Figure 5. MGS hi-res image of “Face”, properly processed. View is from a moderately low angle to the west, illuminated from a low Sun toward the SSE. Dual contrast-stretched to make details for both sunlit/foreshortened (east) and ambient-light/perspective-stretched (west) sides of mesa comparable in brightness. Inset has apparent facial features marked for easier identification.
Figure 6. MGS hi-res image of “Face”, computer-processed to correct lighting from SE to NW and viewing angle from 45° W to overhead – conditions similar to those encountered by the Viking spacecraft in 1976. This is the product of three image-processing professionals, M. Kelly <www.electrobus.com>, M.J. Carlotto <www.psrw.com/~markc/Articles> and B. Starosta <www.starosta.com>.
Figure 7. Stereo view of mesa from ground level. Pairs can be fused without a viewer by relaxing the eyes until they are focused at infinity. This creates four images from the two on the page, one pair for each eye. When the middle pair of images are overlapped, the image should pop out in three dimensions. The symmetry and regularity of the enclosure, and the contrast with its surroundings, become particularly evident in this Carlotto recreation based on Viking and MGS imagery combined.
Figure 8. Close-up of “eyebrow” feature. Despite low contrast, two linear sides can be traced in the “eyebrow”, and a third connecting them can then be traced just above the white, brightly sunlit surface. (Refer to inset.) This latter shiny surface faces toward the Sun low in the SSE, and therefore is roughly perpendicular to the triangular top, apparently on the front side of the “eyebrow” block.
Figure 9. Close-up of “iris” feature within “eye-socket”. Circular feature at bottom center of “eye-socket” resembles an iris. (Refer to inset.) Both “eyebrow” and “iris” features have roughly the right size and shape, and are in the correct position with the correct orientation, to be a deliberate attempt to portray facial attributes. Except for the iris (a circle). no background of comparable objects exists from which the mind can select ones fitting a face model by chance.

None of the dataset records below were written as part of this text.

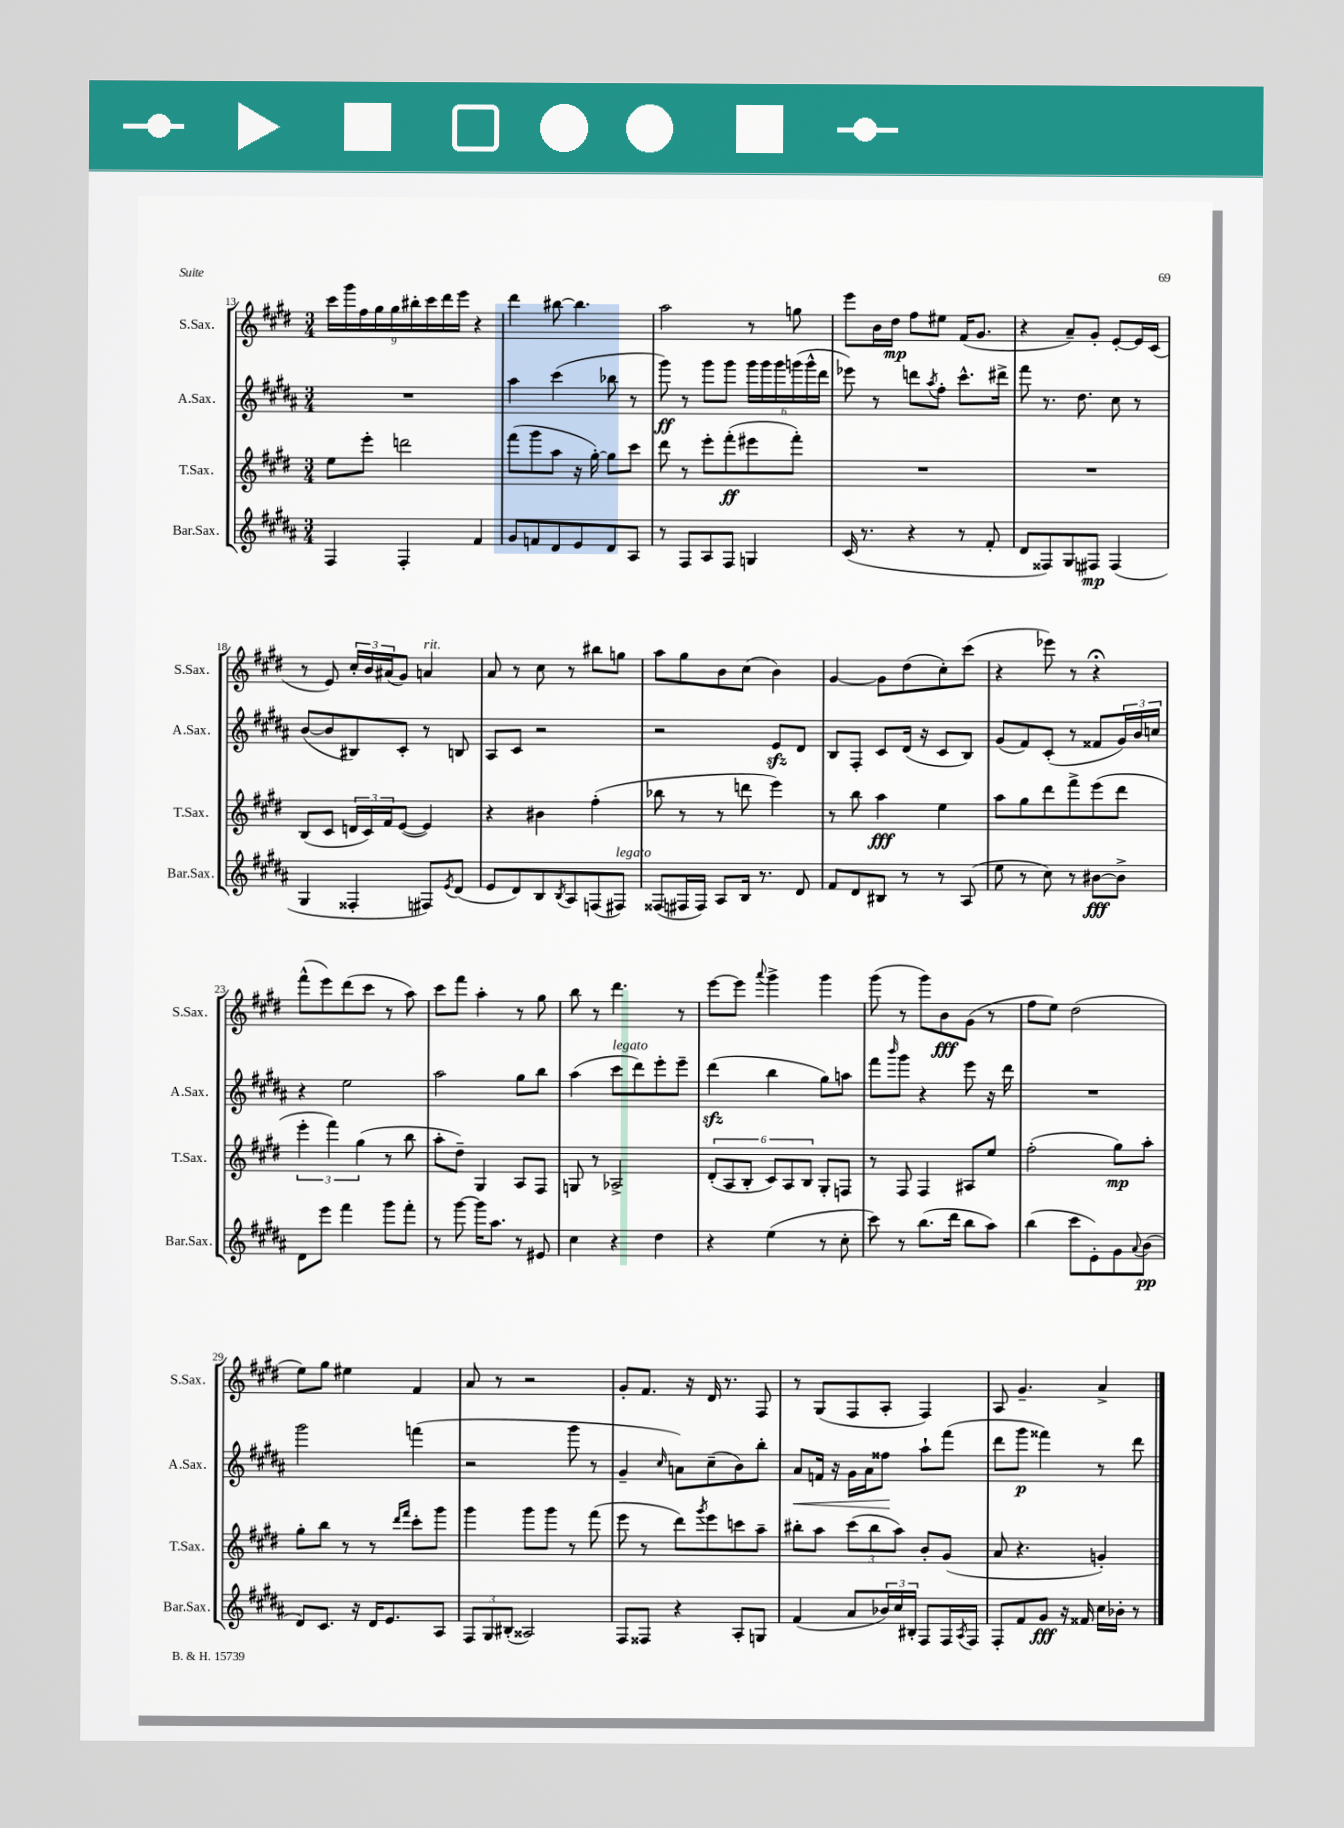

**kern	**kern	**kern	**kern
*staff4	*staff3	*staff2	*staff1
*clefG2	*clefG2	*clefG2	*clefG2
*k[f#c#g#d#a#]	*k[f#c#g#d#]	*k[f#c#g#d#a#]	*k[f#c#g#d#]
*M3/4	*M3/4	*M3/4	*M3/4
4F#	8ee	2.r	18ccc#
.	.	.	18ggg#
.	.	.	18ff#
.	8eee'	.	.
.	.	.	18gg#
.	.	.	18gg#
4F#'	2ddd	.	.
.	.	.	18bb#'
.	.	.	18ccc#
.	.	.	18ddd#
.	.	.	18eee
4f#	.	.	4r
=	=	=	=
8g#	(8fff#	4aa#	4ddd#
8f	8ggg#	.	.
8d#	8aa	(4ccc#	[8bb#
8e	16r	.	4.bb#]
.	[16gg#')	.	.
8d#	8gg#]	8bb-	.
8A#	8ccc#	8r	.
=	=	=	=
8r	8ddd#	8ggg#)	2aa
8F#	8r	8r	.
8A#	8eee'	8ggg#	.
8F#	(8fff#'	8ggg#	.
4G	8eee#	24ggg#	8r
.	.	24ggg#	.
.	.	24ggg#	.
.	8fff#')	(24ggg	8gg
.	.	24ggg^^	.
.	.	24ddd#	.
=	=	=	=
(16c#	2.r	8eee-)	8eee
8.r	.	.	.
.	.	8r	16b
.	.	.	16dd#
4r	.	8ddd	8ff#
.	.	8qaa#	.
.	.	8ff#'	8ee#
8r	.	8.ccc#^^	(16f#
.	.	.	8.g#
8f#'	.	.	.
.	.	16ddd#^	.
=	=	=	=
8d#	2.r	8fff#	4r
8F##)	.	8.r	.
8G#	.	.	8a~)
.	.	8.dd#	.
8F#	.	.	8g#'
(4F#	.	8cc#	[8e'
.	.	8r	16e]
.	.	.	(16c#
=	=	=	=
4G#	(8B	([8b	8r
.	8c#	8b]	8e)
4F##'	24d	8B#)	24cc#'
.	24c#)	.	24b
.	24f#	.	(24a#
.	([8e	8c#'	8g#)
8F#)	4e])	8r	4a
8qe	.	.	.
(8d#	.	8B	.
=	=	=	=
8e	4r	8A#	8a
8d#)	.	8c#	8r
8B	4b#	2r	8cc#
8qB	.	.	.
8A#	.	.	8r
(8F	(4ff#'	.	8bb#
8F#)	.	.	8gg
=	=	=	=
(8F##	8bb-	2r	8aa
16F#	8r	.	8gg#
16F#)	.	.	.
8A#	8r	.	8b
16B	8ddd	.	(8cc#
8.r	.	.	.
.	4eee)	8e	4b)
8d#	.	8d#	.
=	=	=	=
8f#	8r	8B	[4g#
8d#	8bb	8F#'	.
8B#	4aa	8c#	8g#]
8r	.	(16d#	(8dd#
.	.	16r	.
8r	4ee	8c#	8cc#')
(8A#	.	8B)	(8ccc#
=	=	=	=
8ee	8aa	(8g#	4r
8r	8gg#	8f#)	.
8cc#)	8ddd#	(8c#'	8eee-)
8r	8fff#^	8r	8r
[8b#	(8eee	8f##	4r;
8b#^]	8ddd#	24g#)	.
.	.	24b	.
.	.	24cc	.
=	=	=	=
8d#	6eee'	4r	(8fff#^^
8eee	.	.	8eee)
.	6fff#)	.	.
4fff#	.	2ee	(8ddd#
.	(6gg#	.	.
.	.	.	8ccc#
8ggg#	8r	.	8r
8fff#'	8bb	.	8aa)
=	=	=	=
8r	8aa'	2aa#	8ccc#
[8ggg#	8dd#~)	.	8fff#
16ggg#]	4G#	.	4aa'
8.aa#	.	.	.
8r	8A	8gg#	8r
8e#	8F#	8bb	8gg#
=	=	=	=
4cc#	8G	(4aa#	8bb
.	8r	.	8r
4r	2A-^	8ccc#	4.ddd#
.	.	8ddd#)	.
4dd#	.	8eee'	.
.	.	8eee~	8r
=	=	=	=
4r	(12d#'	(4ddd#	[8eee
.	12A	.	.
.	.	.	8eee]
.	12B'	.	.
.	.	.	8qqaaa
(4ee	12c#)	4bb	4ggg#^
.	12A	.	.
.	12B	.	.
8r	8G#'	8gg#)	4ggg#
8cc#'	8F	8aa	.
=	=	=	=
8ccc#)	8r	8fff#	(8ggg#
.	.	16qqbbb	.
8r	8F#	8ggg#	8r
(8.bb	4F#	4r	8ggg#)
.	.	.	8b
16ddd#	.	.	.
8bb	8A#	8eee	(8g#
8aa#)	8ee	16r	8r
.	.	16ddd#	.
=	=	=	=
(4bb	(2ff#'	2.r	8ff#
.	.	.	8ee)
8ccc#	.	.	(2dd#
8e')	.	.	.
8g#	8gg#)	.	.
8qqa#	.	.	.
(8b	8aa'	.	.
=	=	=	=
8d#)	8gg#'	2ggg#	8ee)
8.c#	8bb	.	8gg#
.	8r	.	4ee#
16r	.	.	.
16d#	8r	.	.
8.e	.	.	.
.	16qqddd#	.	.
.	16qqfff#	.	.
.	8ccc#'	(4fff	4f#
8A#	8ggg#	.	.
=	=	=	=
12F#	4ggg#	2r	8a
12G#	.	.	.
.	.	.	8r
(12B#'	.	.	.
2A##)	8ggg#	.	2r
.	8ggg#	.	.
.	8r	8ggg#	.
.	(8fff#	8r	.
=	=	=	=
8F#	8eee	4g#~	8g#'
8F##	8r	.	8.f#
.	.	16qqcc#	.
4r	8ddd#)	8a)	.
.	.	.	16r
.	8qggg#	.	.
.	8eee	(8cc#~	16d#
.	.	.	8.r
8A#'	8ccc	8b)	.
8G	8aa~	8bb'	8F#
=	=	=	=
(4f#	8bb#'	8a#	8r
.	8aa	16f	(8G#
.	.	16r	.
8a#	(12ccc#	16g#	8F#
.	.	16a#	.
.	12bb#	.	.
24b-)	.	8ff##	8A'
24cc#	12aa)	.	.
24B#'	.	.	.
8F#	8b'	8aa#`	4F#)
16F#	(8g#	(8fff#	.
8qA#	.	.	.
16F#	.	.	.
=	=	=	=
8F#'	8a	8ddd#	8A
8f#	4.r	8ggg#	4.g#~
8g#	.	4fff##)	.
16r	.	.	.
16f##	.	.	.
16cc#	4g')	8r	4a^
16b-'	.	.	.
8r	.	8ddd#	.
==	==	==	==
*-	*-	*-	*-
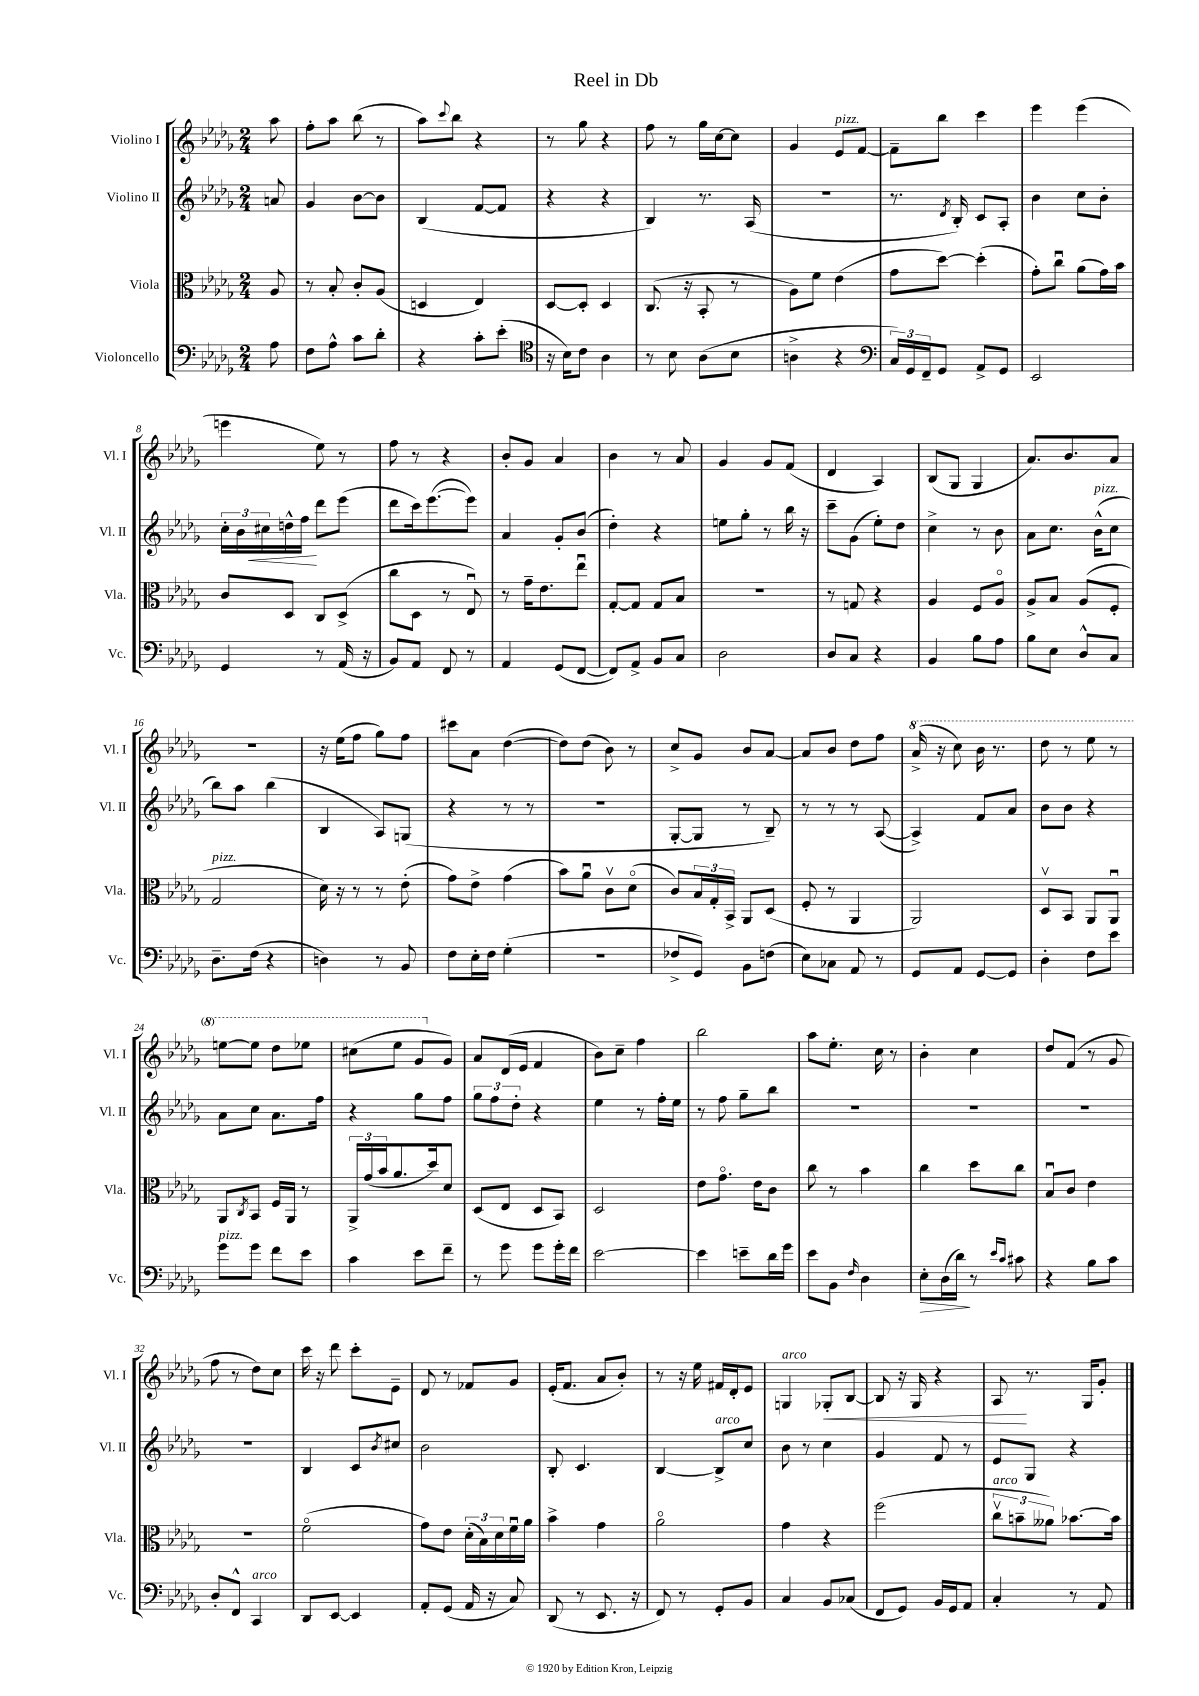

Figure 10. Close-up of “nose ridge” feature. Shows narrowing of “nose” toward the forehead, as on a real face. Roundish features at the end of the eroded “nose” appear to portray nostrils, despite minimal available grayscale levels. No similar features appear elsewhere on the mesa. Yet these have the correct size, shape, location, and orientation to be deliberate.
Figure 11. Embedded triangles feature. While of low contrast, three triangles can be clearly traced when viewed with suitable resolution and contrast. At least two more congruent triangles with a common apex at the lower left appear to exist as well. Natural triangles comprised of linear sides terminating in angular apices to this degree are unknown on other moon and planet surfaces. Yet dozens are found in the Cydonia region.
Figure 12. "Anomalous surface markings" also have no known geological explanation. Pixel noise and imaging artifacts can be readily ruled out by simple tests. These appeared in the raw data posted to the Internet worldwide within hours after receipt from the spacecraft, and share the noise levels and brightness and contrast ranges of the actual image. A few additional examples are seen at other locations in each of the three MGS strip images taken over the Cydonia region.
Figure 13. Extract from previous figure with standard noise filter applied to eliminate noisy or random background from image.